| Task item |
Reproduce verbatim only the lines from the one containing "settings have been added to the wp-config.php" through the last line below, both included.

(Saved data entries)
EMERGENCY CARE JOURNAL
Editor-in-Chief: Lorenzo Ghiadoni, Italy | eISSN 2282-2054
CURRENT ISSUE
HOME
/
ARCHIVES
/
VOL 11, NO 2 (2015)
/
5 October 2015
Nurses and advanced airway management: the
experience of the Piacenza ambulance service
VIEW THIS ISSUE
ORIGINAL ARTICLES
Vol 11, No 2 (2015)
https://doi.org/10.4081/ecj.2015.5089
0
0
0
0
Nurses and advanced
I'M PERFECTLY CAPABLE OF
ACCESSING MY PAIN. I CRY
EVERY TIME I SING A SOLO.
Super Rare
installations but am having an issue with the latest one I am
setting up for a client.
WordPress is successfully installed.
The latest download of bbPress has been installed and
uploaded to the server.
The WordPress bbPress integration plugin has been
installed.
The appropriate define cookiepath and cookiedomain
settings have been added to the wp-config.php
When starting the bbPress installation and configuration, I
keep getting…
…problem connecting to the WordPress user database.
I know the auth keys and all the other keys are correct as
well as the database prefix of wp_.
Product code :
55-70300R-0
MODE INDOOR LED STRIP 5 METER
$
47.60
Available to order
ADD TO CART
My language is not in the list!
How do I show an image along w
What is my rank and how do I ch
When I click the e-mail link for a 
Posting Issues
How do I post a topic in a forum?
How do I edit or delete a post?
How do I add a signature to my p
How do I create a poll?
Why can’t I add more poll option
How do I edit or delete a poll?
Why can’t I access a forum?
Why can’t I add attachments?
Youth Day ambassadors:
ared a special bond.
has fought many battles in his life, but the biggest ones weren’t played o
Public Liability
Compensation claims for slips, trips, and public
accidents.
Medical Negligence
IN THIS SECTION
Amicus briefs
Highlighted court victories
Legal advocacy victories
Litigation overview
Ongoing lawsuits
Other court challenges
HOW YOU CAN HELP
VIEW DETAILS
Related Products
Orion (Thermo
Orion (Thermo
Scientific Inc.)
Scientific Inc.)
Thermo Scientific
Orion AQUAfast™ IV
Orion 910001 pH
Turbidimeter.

| Written response |
settings have been added to the wp-config.php
When starting the bbPress installation and configuration, I
keep getting…
…problem connecting to the WordPress user database.
I know the auth keys and all the other keys are correct as
well as the database prefix of wp_.
Product code :
55-70300R-0
MODE INDOOR LED STRIP 5 METER
$
47.60
Available to order
ADD TO CART
My language is not in the list!
How do I show an image along w
What is my rank and how do I ch
When I click the e-mail link for a 
Posting Issues
How do I post a topic in a forum?
How do I edit or delete a post?
How do I add a signature to my p
How do I create a poll?
Why can’t I add more poll option
How do I edit or delete a poll?
Why can’t I access a forum?
Why can’t I add attachments?
Youth Day ambassadors:
ared a special bond.
has fought many battles in his life, but the biggest ones weren’t played o
Public Liability
Compensation claims for slips, trips, and public
accidents.
Medical Negligence
IN THIS SECTION
Amicus briefs
Highlighted court victories
Legal advocacy victories
Litigation overview
Ongoing lawsuits
Other court challenges
HOW YOU CAN HELP
VIEW DETAILS
Related Products
Orion (Thermo
Orion (Thermo
Scientific Inc.)
Scientific Inc.)
Thermo Scientific
Orion AQUAfast™ IV
Orion 910001 pH
Turbidimeter.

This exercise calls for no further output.